In Watkins v. Wesley Homes, No. 2:25-CV-00290-LK, 2026 WL 1649579 (W.D. Wash. June 8, 2026), the court, inter alia, granted defendant’s motion to dismiss plaintiff’s hostile work environment claim.
To succeed on her hostile work environment claim, Watkins is required to establish that:
(1) she was subjected to a hostile work environment, and (2) Wesley Homes is liable for the harassment that caused the hostile environment to exist. Fried v. Wynn Las Vegas, 18 F.4th 643, 647 (9th Cir. 2021). To meet the first element, she must show: (1) she was subjected to verbal or physical conduct of a sexual or racial nature; (2) the conduct was unwelcome; and (3) “the conduct was sufficiently severe or pervasive to alter the conditions of employment and create an abusive working environment.” Id. (citing Little v. Windermere Relocation, Inc., 301 F.3d 958, 966 (9th Cir. 2002)); see also Harris v. Forklift Sys., Inc., 510 U.S. 17, 21 (1993) (“When the workplace is permeated with discriminatory intimidation, ridicule, and insult that is sufficiently severe or pervasive to alter the conditions of the victim’s employment and create an abusive working environment, Title VII is violated.” (citation modified)). “To determine whether conduct was sufficiently severe or pervasive,” courts examine “all the circumstances, including the frequency of the discriminatory conduct; its severity; whether it is physically threatening or humiliating, or a mere offensive utterance; and whether it unreasonably interferes with an employee’s work performance.” Vasquez v. Cnty. of Los Angeles, 349 F.3d 634, 642 (9th Cir. 2003) (citation modified). “[O]ffhand comments[ ] and isolated incidents (unless extremely serious) will not amount to discriminatory changes in the terms and conditions of employment[.]” Faragher v. City of Boca Raton, 524 U.S. 775, 788 (1998).

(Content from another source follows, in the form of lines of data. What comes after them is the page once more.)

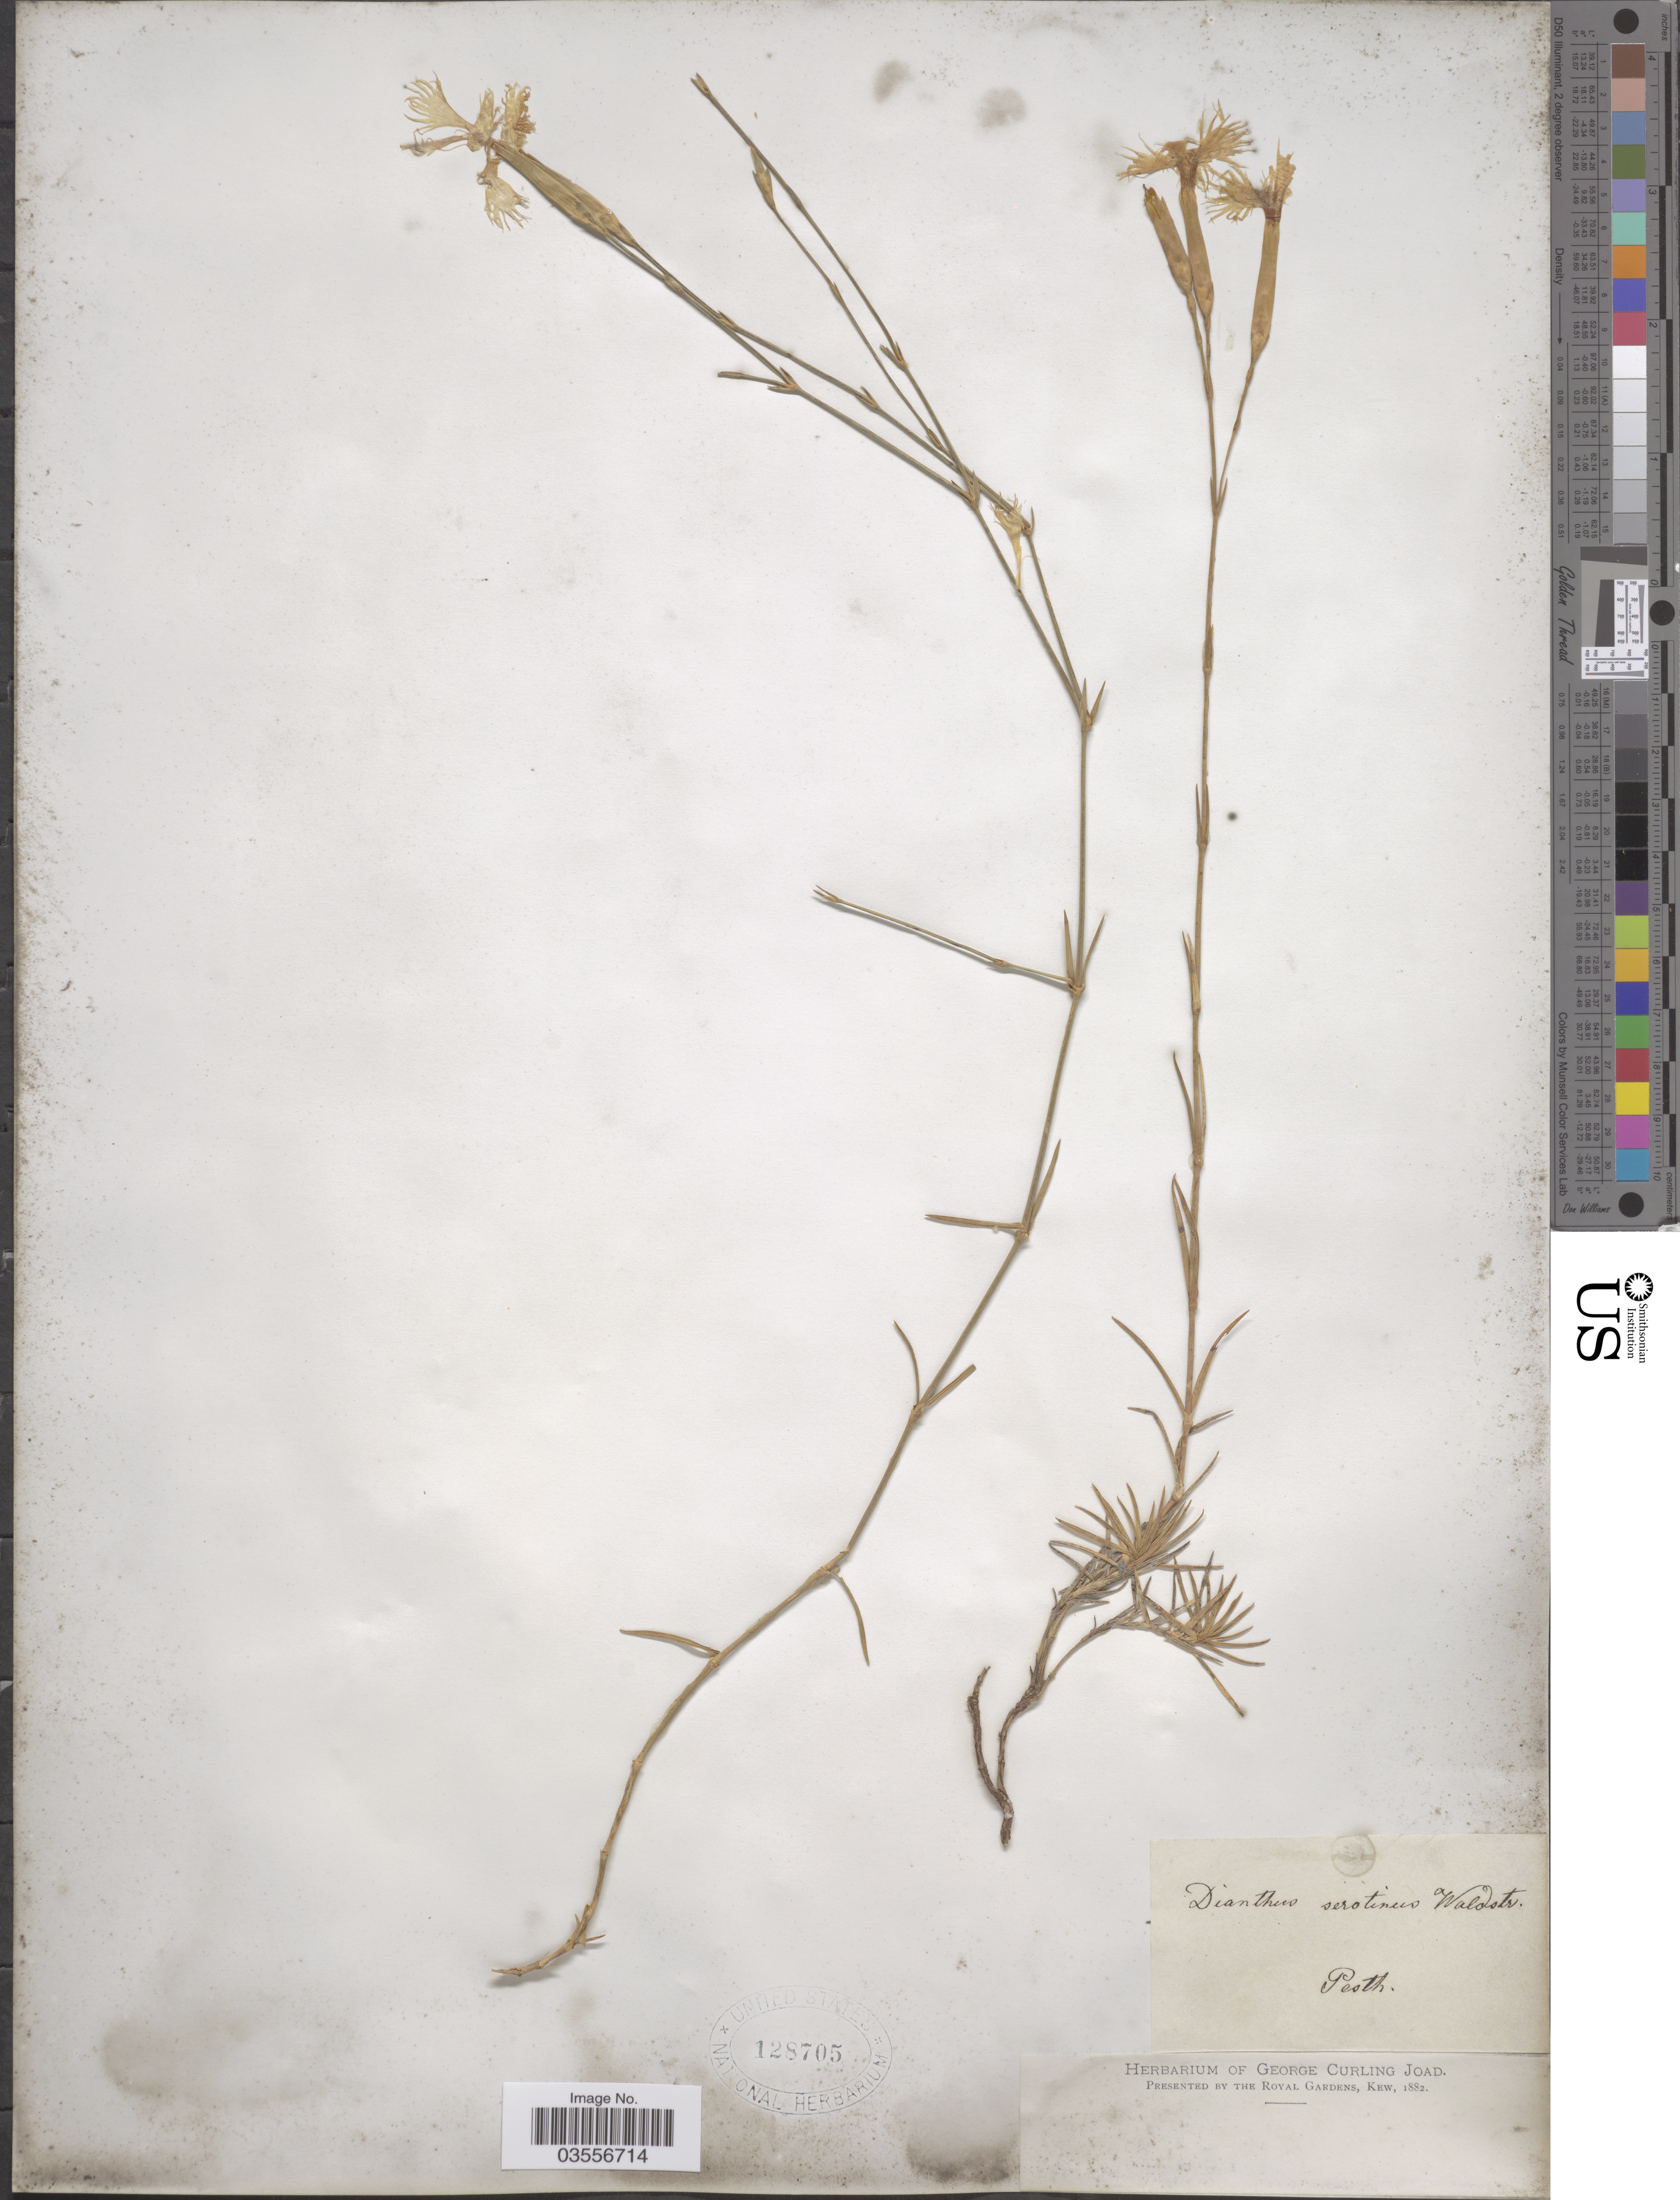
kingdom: Plantae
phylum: Tracheophyta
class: Magnoliopsida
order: Caryophyllales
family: Caryophyllaceae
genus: Dianthus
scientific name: Dianthus serotinus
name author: Waldst. & Kit.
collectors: ex herb. George Curling Joad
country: Hungary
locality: Pesth.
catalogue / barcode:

As with her original complaint, Watkins’s amended complaint fails to allege conduct sufficiently severe or pervasive to alter the conditions of her employment. Much of the amended complaint “offers ‘labels and conclusions’ [and] ‘a formulaic recitation of the elements of a cause of action [that] will not do.’ ” Iqbal, 556 at 678 (quoting Twombly, 550 U.S. at 555). Watkins alleges that she was “directed by email” to report to her supervisor’s office “regarding the funeral,” had a request for the Executive Director’s attendance at the meeting (as permitted by the employee handbook) denied, and was threatened to be labeled as insubordinate or with termination if she “did not meet alone and agree to be ‘trained’ and sign a write-up.” Dkt. No. 33 at 2. She alleges that there was “[a] witness…present…during part of the meeting.” Id.
These allegations are not frequent or severe enough to constitute a hostile work environment. Taken together, Watkins’s allegations identify one meeting in which her supervisor said she needed training and that failure to comply would result in termination. Id. at 2–3. Watkins suggests that this meeting failed to comply with Wesley Home’s “progressive discipline” policy, but that appears inconsistent with the fact that she was specifically not terminated at this meeting. Id. at 2. And in any event, “the mere threat of termination does not constitute an adverse employment action.” Hellman v. Weisberg, 360 F. App’x 776, 779 (9th Cir. 2009). Moreover, considering “all the circumstances,” Vasquez, 349 F.3d at 642, including that there was “[a] witness…present…during part of the meeting,” Dkt. No. 33 at 2, it does not appear that the Executive Director’s absence from the meeting elevated the circumstances to the level of a hostile work environment.
Watkins’s allegations do not constitute “physically threatening or humiliating” conduct, nor do they demonstrate an “unreasonabl[e] interfere[nce] with…work performance.” Vasquez, 349 F.3d at 642. At most, her allegations appear to demonstrate “isolated incidents” that do not amount to “discriminatory changes in the terms and conditions of employment[.]” Faragher, 524 U.S. at 788. Therefore, the Court dismisses Watkins’s hostile work environment claim.
Based on this, the court held that dismissal was warranted.